EXERCISE REQUIREMENTS: Filter the data below down to the lines that contain the string "Cerita", copying each such line. The match is case-sensitive.

RECORDS TO PROCESS:
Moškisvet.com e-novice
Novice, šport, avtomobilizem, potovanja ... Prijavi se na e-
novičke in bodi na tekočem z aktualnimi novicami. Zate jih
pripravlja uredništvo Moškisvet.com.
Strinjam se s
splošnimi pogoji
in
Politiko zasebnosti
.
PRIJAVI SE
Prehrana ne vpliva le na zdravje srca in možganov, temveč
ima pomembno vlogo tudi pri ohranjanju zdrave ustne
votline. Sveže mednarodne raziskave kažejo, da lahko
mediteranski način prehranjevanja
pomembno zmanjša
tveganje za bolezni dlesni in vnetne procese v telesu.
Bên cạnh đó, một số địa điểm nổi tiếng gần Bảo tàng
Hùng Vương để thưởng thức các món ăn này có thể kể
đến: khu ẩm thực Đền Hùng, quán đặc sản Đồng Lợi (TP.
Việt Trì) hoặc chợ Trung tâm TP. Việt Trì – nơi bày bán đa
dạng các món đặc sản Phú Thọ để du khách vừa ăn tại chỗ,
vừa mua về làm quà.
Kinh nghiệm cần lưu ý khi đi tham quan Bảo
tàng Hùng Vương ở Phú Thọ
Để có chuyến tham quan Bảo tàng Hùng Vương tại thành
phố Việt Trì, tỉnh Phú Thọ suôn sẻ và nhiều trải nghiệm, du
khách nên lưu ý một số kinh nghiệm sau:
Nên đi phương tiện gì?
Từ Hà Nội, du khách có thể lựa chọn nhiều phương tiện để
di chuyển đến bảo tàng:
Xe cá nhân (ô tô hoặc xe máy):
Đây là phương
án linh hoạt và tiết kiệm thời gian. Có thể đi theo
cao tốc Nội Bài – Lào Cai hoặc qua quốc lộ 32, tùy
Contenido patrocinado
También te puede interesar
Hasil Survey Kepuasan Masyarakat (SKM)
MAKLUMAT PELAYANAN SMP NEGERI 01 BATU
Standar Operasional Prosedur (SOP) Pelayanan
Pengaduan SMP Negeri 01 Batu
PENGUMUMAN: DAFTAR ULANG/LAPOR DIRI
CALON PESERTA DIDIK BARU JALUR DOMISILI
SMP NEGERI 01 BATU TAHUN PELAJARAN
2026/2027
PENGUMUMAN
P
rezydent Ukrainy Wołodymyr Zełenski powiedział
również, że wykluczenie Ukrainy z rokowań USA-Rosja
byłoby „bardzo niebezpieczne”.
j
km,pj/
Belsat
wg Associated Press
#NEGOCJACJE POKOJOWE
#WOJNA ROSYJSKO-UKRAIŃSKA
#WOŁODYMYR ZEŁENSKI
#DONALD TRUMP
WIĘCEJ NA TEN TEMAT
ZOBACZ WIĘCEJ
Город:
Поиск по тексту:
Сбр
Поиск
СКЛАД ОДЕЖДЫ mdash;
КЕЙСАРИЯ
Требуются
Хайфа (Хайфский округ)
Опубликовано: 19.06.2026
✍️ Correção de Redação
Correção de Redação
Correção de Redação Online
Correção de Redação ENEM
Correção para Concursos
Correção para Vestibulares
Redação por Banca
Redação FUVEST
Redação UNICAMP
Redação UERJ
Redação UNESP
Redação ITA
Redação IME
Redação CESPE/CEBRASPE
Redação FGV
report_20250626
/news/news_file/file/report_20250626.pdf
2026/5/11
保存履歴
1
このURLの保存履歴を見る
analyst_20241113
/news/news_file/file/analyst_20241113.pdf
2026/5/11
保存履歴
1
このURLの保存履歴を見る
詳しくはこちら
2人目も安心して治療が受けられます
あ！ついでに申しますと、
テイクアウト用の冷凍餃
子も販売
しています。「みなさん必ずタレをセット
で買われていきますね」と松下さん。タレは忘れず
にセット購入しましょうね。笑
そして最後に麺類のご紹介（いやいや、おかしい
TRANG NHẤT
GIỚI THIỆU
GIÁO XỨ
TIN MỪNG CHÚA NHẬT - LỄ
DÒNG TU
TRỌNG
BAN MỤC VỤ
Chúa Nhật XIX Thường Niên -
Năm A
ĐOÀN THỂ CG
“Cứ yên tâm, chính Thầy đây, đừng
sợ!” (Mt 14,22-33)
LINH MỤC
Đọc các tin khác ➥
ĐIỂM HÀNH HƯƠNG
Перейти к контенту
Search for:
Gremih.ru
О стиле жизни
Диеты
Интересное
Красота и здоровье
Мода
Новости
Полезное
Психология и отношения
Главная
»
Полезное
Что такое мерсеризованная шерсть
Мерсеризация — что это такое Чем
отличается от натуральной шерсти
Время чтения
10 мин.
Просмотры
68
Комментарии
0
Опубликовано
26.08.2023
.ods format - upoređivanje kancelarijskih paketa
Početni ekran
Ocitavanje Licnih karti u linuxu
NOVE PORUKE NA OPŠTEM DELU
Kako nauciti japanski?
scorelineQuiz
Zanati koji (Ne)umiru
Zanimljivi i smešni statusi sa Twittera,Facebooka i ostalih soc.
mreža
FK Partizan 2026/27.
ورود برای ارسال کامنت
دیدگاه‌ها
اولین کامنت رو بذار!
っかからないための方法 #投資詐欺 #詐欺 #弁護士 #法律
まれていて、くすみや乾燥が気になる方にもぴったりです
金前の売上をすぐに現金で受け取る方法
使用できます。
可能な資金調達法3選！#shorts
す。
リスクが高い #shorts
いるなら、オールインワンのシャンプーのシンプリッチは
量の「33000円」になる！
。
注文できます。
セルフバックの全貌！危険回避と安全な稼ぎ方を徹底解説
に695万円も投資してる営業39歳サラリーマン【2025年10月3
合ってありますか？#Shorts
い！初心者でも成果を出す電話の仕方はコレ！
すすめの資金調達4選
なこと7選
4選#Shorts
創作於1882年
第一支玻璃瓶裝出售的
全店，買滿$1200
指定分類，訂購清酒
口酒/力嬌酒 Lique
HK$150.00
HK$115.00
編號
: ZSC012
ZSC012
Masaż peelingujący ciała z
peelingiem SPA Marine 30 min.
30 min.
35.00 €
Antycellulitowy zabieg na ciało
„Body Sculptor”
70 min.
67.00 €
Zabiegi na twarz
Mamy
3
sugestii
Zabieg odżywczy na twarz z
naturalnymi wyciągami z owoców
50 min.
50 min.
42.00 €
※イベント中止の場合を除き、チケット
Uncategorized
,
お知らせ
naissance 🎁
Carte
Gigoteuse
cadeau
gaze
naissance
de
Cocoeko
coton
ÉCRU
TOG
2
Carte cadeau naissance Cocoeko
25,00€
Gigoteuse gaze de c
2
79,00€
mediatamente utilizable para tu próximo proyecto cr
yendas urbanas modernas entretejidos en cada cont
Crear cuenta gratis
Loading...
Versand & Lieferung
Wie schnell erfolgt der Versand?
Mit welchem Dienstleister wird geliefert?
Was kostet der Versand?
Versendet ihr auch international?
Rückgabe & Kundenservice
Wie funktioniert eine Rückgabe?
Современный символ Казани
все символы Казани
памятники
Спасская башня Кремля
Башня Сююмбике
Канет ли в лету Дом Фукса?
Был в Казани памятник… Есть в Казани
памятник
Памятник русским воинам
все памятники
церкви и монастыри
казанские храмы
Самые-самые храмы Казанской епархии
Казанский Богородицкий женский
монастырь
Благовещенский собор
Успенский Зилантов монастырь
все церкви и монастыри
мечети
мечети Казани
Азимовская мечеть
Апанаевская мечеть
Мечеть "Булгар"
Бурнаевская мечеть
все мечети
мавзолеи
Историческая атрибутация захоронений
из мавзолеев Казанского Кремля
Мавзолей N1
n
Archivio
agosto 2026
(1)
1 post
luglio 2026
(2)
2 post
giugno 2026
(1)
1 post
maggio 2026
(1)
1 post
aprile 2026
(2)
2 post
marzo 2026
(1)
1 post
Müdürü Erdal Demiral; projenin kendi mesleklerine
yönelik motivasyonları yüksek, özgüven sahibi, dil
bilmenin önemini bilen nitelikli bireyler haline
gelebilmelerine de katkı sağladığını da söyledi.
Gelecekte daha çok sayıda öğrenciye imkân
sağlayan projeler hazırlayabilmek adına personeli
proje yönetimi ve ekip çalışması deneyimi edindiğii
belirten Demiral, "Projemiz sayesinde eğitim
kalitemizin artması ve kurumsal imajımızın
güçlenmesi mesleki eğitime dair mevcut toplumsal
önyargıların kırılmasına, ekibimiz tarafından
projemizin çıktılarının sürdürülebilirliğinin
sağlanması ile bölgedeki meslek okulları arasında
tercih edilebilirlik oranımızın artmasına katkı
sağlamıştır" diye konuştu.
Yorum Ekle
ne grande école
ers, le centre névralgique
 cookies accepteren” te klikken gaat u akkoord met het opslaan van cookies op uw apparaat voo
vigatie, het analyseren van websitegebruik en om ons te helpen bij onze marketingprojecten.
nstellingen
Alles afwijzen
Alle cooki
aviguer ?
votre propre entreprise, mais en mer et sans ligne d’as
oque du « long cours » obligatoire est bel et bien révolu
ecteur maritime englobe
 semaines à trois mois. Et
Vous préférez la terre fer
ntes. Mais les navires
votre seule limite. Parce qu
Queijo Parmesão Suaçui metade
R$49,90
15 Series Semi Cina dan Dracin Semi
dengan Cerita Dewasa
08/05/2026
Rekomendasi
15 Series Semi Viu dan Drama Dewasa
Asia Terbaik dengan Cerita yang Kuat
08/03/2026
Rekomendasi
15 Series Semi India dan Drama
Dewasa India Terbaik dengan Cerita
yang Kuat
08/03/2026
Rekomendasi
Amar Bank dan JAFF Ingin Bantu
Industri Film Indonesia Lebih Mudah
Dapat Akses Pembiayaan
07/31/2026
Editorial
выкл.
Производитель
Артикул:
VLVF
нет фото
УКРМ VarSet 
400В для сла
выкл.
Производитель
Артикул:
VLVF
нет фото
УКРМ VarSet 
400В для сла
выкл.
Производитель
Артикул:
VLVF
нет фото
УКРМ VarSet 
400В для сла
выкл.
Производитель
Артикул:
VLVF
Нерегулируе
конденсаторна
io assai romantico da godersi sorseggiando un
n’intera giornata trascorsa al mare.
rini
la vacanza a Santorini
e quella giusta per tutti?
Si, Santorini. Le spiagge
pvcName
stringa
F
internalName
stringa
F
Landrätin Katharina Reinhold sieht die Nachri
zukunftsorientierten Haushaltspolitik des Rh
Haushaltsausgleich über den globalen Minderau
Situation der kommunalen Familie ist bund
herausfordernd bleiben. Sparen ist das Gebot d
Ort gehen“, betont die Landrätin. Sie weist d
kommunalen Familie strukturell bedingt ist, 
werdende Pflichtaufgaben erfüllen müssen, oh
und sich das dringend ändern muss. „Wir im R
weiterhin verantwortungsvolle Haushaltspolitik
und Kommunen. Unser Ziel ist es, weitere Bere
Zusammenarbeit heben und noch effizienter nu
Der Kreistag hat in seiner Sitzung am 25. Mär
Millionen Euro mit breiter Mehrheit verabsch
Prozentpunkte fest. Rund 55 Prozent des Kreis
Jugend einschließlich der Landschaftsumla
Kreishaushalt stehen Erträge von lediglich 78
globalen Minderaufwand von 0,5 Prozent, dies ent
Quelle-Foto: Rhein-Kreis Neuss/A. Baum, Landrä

WRITTEN ANSWER:
dengan Cerita Dewasa
Asia Terbaik dengan Cerita yang Kuat
Dewasa India Terbaik dengan Cerita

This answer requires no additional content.